Since I can not reproduce the acpi table accessing fault with Kairui's patch,
the test is just sanity testing on same hardware. But the patch looks
good.

With Kairui's fix+ this acpi fix and Junichi's patch everything works.
Can anyone send them for example patch 1/2: kexec early mapping for
efi/acpi,  patch 2/2: Junichi's previous patch.

With these fixes I think kexec will just work.  Maybe we can go with
these fixes and leave other issues like the loader type flag etc as 
future issue.

Thanks
Dave
Baoquan He April 24, 2019, 7:45 a.m.

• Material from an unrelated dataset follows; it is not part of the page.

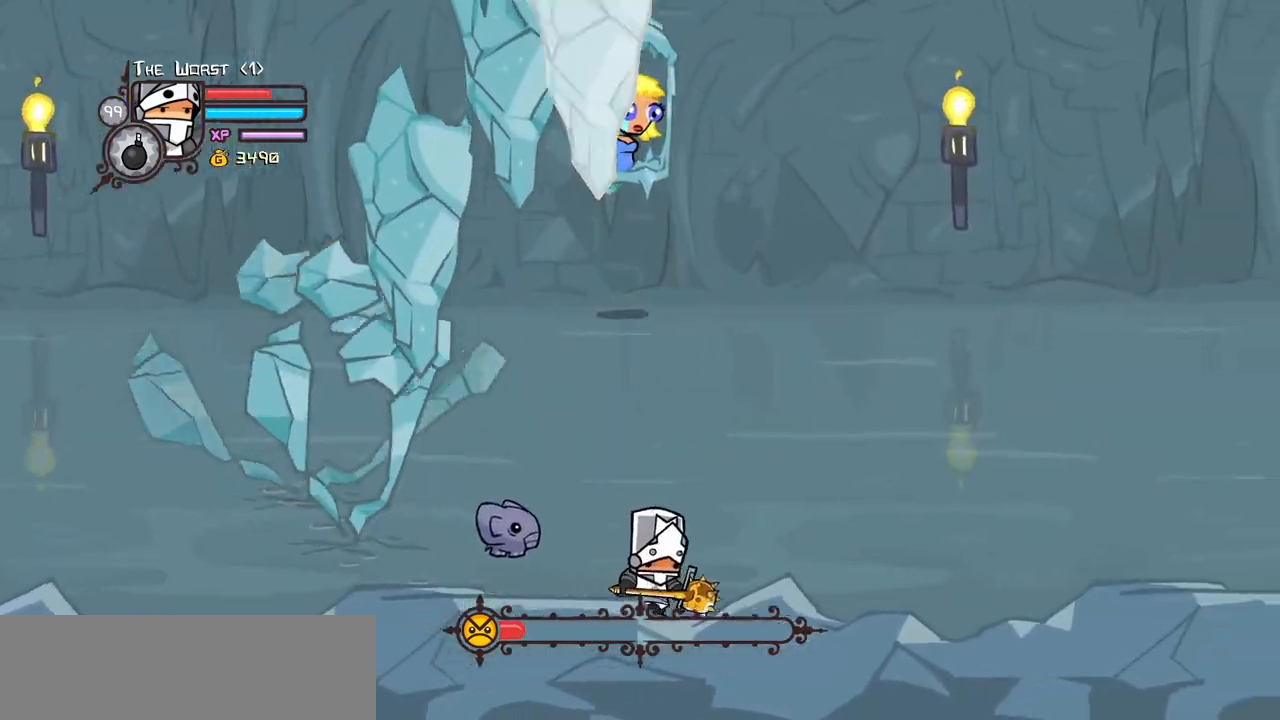
{"keys": ["right", "up"], "events": [[434, "up", "down"]]}
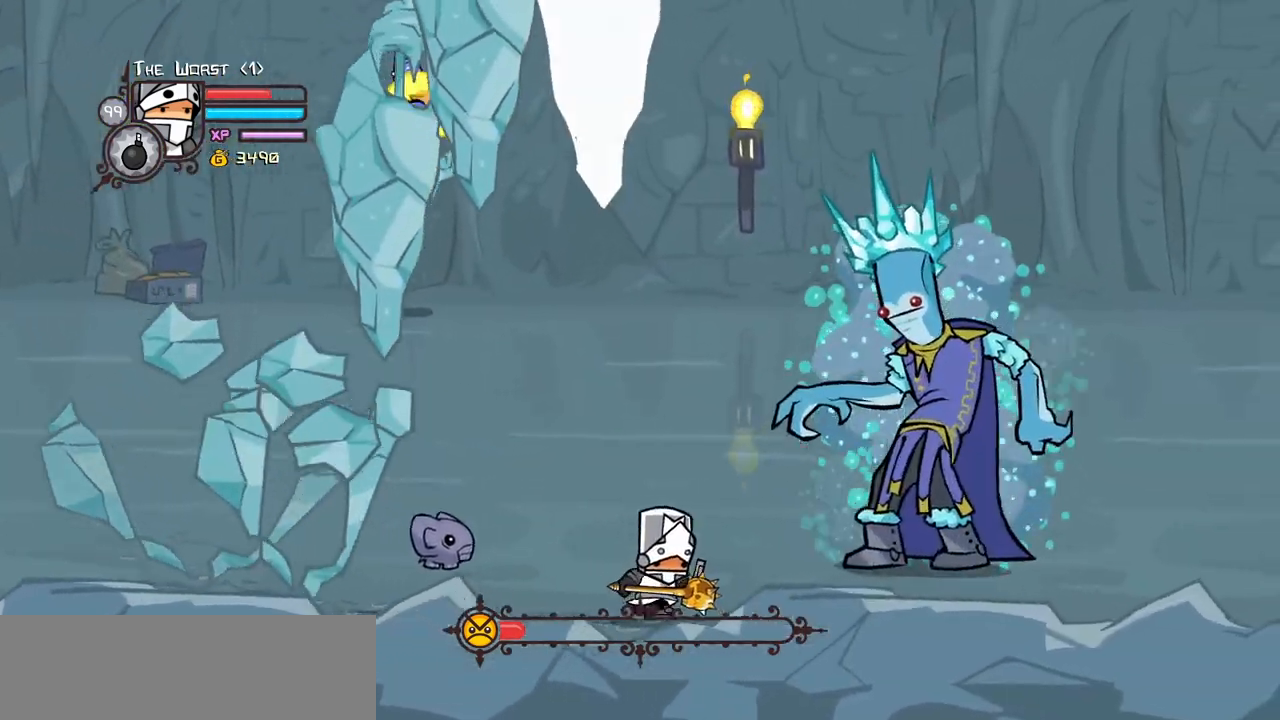
{"keys": ["left", "light"], "events": [[317, "right", "up"], [350, "up", "up"], [400, "light", "down"], [500, "left", "down"]]}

UTC | #7
On 04/24/19 at 02:18pm, Dave Young wrote:
> On 04/24/19 at 01:41pm, Baoquan He wrote:
> > On 04/24/19 at 02:47am, Junichi Nomura wrote:
> > > On 4/24/19 2:15 AM, Kairui Song wrote:
> > > > On Mon, Apr 22, 2019 at 11:21 PM Junichi Nomura <j-nomura@ce.jp.nec.com> wrote:
> > > >> Is the mapping of ACPI tables just by luck, too?
> > > > 
> > > > Good question, they should have same issue with systab, I ignored this one.
> > > > Then in first kernel when doing kexec it should ensure both ACPI
> > > > tables and the EFI systab are mapped, that should cover everything and
> > > > make it work.
> > > 
> > > Right.
> > > 
> > > > Is there anything else missing?
> > > No, as far as I looked around get_rsdp_addr().
> > 
> > Have made a draft patch to build ident mapping for ACPI tables too, it's
> > based on Kairui's patch. Dave has tested on his t400s laptop, and
> > passed. Please check if this adding is OK.
> > 
> > Kairui, you can add this into your patch to make a new one and resend.
> > Or I can combine them and send for you today.
 
> 
> Since I can not reproduce the acpi table accessing fault with Kairui's patch,
> the test is just sanity testing on same hardware. But the patch looks
> good.

Yes, usually vendor will put these efi systab, ACPI tables together. See
the regions you listed on your t420 laptop in another mail:
da99f000 - dae9efff Reserved (efi systab fall in this region)
daf9f000 - daffefff ACPI tables

We build 1:1 mapping for kexec kernel down to PMD level. Means for a
region, it will align starting address down to PMD size, and align end
address up to PMD size. So the end of efi systab, 0xdae9efff, will cause
mapping built for the 2MB area, 0xdae00000-0xdaf00000. Clearly ACPI
tables are covered by that PMD entry. That's why only efi systab
mapping is built, accessing ACPI tables doesn't cause error.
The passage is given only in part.